Vaiolo delle scimmie, i primi dati del genoma per capire da dove viene il virus
Per questo motivo, i Cdc, man mano che si registrano nuovi casi di vaiolo delle scimmie, ne raccolgono e analizzano il genoma, alla ricerca di eventuali modificazioni nel materiale genetico; è così che i ricercatori hanno fatto una scoperta inaspettata: un campione di Monkeypox virus, raccolto nel 2022 nello stato del Minnesota, presentava notevoli modificazioni del proprio dna. In particolare, mentre nel corso del 2022 la sorveglianza genomica del vaiolo delle scimmie si è concentrata sui cosiddetti polimorfismi a singolo nucleotide (ovvero piccole mutazioni a carico di singole “lettere” di cui è costituito il dna), il campione del Minnesota mostrava un ampio riarrangiamento genomico, in cui cioè erano modificate porzioni piuttosto grandi di materiale genetico.
Le mutazioni trovate
A questo punto i ricercatori hanno preso in esame altri 206 campioni provenienti da altri stati, per capire se quanto trovato in quello del Minnesota fosse solo un caso: nel documento si legge che almeno 7 di essi presentavano mutazioni simili, con grandi eliminazioni o riarrangiamenti genomici. Ciò vuol dire che non si trattava di modificazioni di una singola lettera del dna ma invece in alcuni casi erano assenti interi geni, oppure risultavano spostati in altre parti del genoma: in un campione di una persona infetta in Florida mancava un tratto pari a circa il 7% dell’intero genoma virale.
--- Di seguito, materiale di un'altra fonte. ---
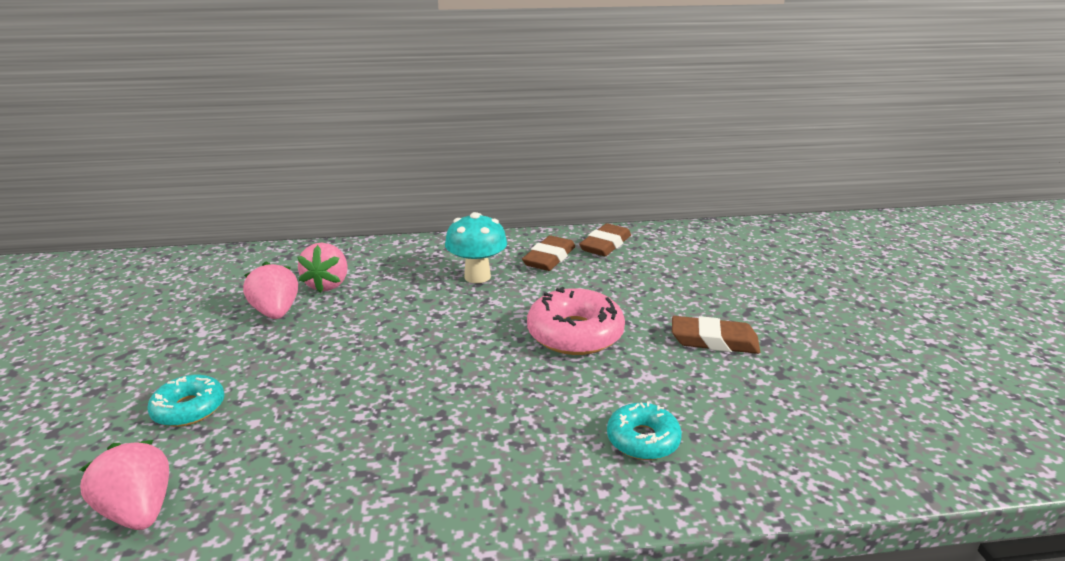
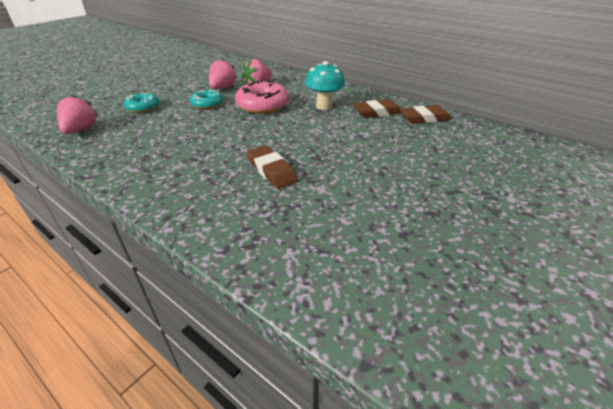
camera: 45 degrees right, 10 degrees up
pink donut [527,287,625,355] -> pink donut moved to [235,80,289,114]
turquoise donut [607,402,682,460] -> turquoise donut moved to [190,90,223,109]
brown eraser [672,316,760,354] -> brown eraser moved to [247,145,298,189]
Cosa vogliono dire queste mutazioni per il futuro dell’epidemia? In realtà i riarrangiamenti trovati non sono del tutto nuovi: Lefkowitz, nel 2015, aveva infatti pubblicato uno studio in cui si dimostrava che mutazioni di questo tipo sono comuni nella maggior parte dei poxvirus (la famiglia a cui appartiene sia il Monkeypox virus sia il virus del vaiolo umano) e che generalmente i geni rimossi si trovano verso le regioni terminali del genoma virale, zone altamente variabili in cui non ci sono geni essenziali per il virus. Comunque sia, secondo gli scienziati è ancora presto per ipotizzare se e quale effetto sull’epidemia avranno queste mutazioni e quali potrebbero essere le reali implicazioni per la salute pubblica: un rischio potrebbe essere quello che, a causa delle grandi modificazioni, il virus non venga più riconosciuto dai test diagnostici, che si basano proprio sulla sequenza genica (ma non è questo il caso, in quanto tutti i campioni analizzati sono stati individuati tramite test molecolare). Ecco perché, conclude il documento, occorre continuare a sorvegliare il genoma del Monkeypox virus.